Grund genug für Schulleiter Achim Libischer, seinen Schülerinnen und Schülern noch etwas mit zu geben in die verlängerten Weihnachtsferien, etwas das ihnen Mut macht: „Aufgrund von Corona geht es momentan nur um Distanz. Entgegengesetzt dazu wollten wir etwas schaffen, das die Gemeinschaft in den Mittelpunkt rückt, das uns zusammenschweißt und zeigt, dass es nur gemeinsam geht“, so Libischer.
Geschaffen wurde in einer großartigen Gemeinschaftsleistung ein Videoclip, der am vergangenen Freitag erstmals in der Schule gezeigt und bei YouTube innerhalb von nur drei Tagen bereits über 12.000 Mal aufgerufen und angeschaut wurde (möglich ist das auch über die Schul-Homepage www.mittelschule-mellrichstadt.de). „Das hätten wir nie erwartet, dass das Ding so durch die Decke geht“, freut sich Rektor Achim Libischer gemeinsam mit Lehrerin Kerstin Sauer, die auch den Schulchor der Udo-Lindenberg-Mittelschule unter ihren Fittichen hat, über die beachtliche Resonanz.

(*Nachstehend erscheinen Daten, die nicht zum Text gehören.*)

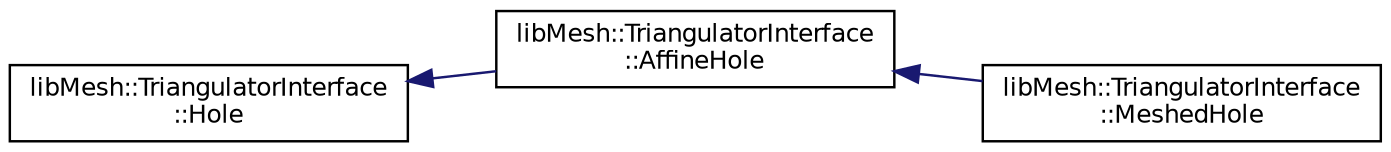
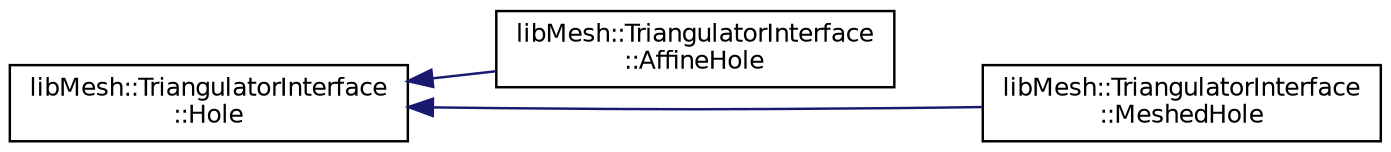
  digraph {
    rankdir=LR
    node [color=black fillcolor=white fontname=Helvetica fontsize=10 shape=record style=filled]
    edge [color=midnightblue dir=back fontname=Helvetica fontsize=10 labelfontname=Helvetica labelfontsize=10 style=solid]
    n1 [height=0.2 label="libMesh::TriangulatorInterface\l::Hole" width=0.4]
    n2 [height=0.2 label="libMesh::TriangulatorInterface\l::AffineHole" width=0.4]
    n3 [height=0.2 label="libMesh::TriangulatorInterface\l::MeshedHole" width=0.4]
    n1 -> n2
-   n2 -> n3
+   n1 -> n3
  }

Als „zentrale Figur“ des Ganzen zeichnete Kerstin Sauer nicht nur verantwortlich für das Gesamtarrangement, sondern übernahm auch das Casting und die Regie. Mit ihrem Aufruf, eine Textzeile von „Imagine“ einzusingen, rannte sie sowohl bei den Schülerinnen und Schülern aller Jahrgangsstufen, aber auch im Kollegium offene Türen ein. Daneben tauchen weitere Mitglieder der Schulfamilie im Video auf, angefangen vom Hausmeisterehepaar Ewald und Beate Joachim über die Sekretärin Heike Werner bis hin zum Schul-Sozialpädagogen Martin Beck.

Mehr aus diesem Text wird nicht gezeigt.